What is being asked
For the entries below, the result should be an exact transcription of the lines from the one with "Subscribe to Updates" up to and including the one with "news and analysis delivered to your e-mail", and only those.

Input data
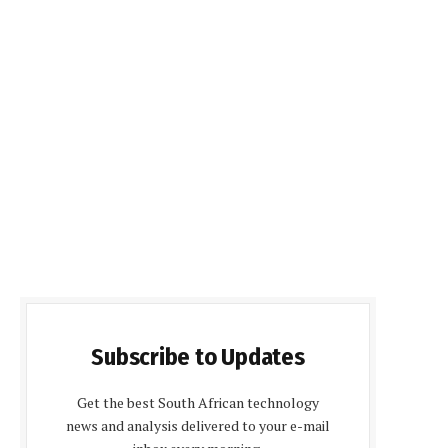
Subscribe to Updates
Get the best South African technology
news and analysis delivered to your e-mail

==

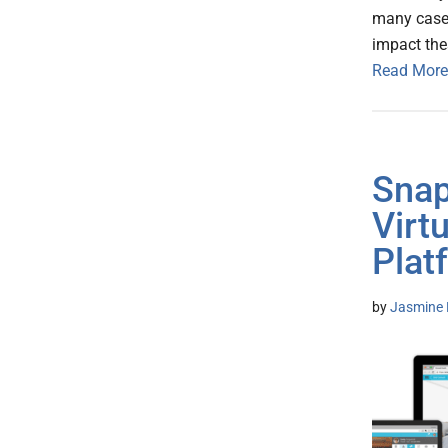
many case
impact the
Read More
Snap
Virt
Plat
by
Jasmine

Exercise answer
Subscribe to Updates
Get the best South African technology
news and analysis delivered to your e-mail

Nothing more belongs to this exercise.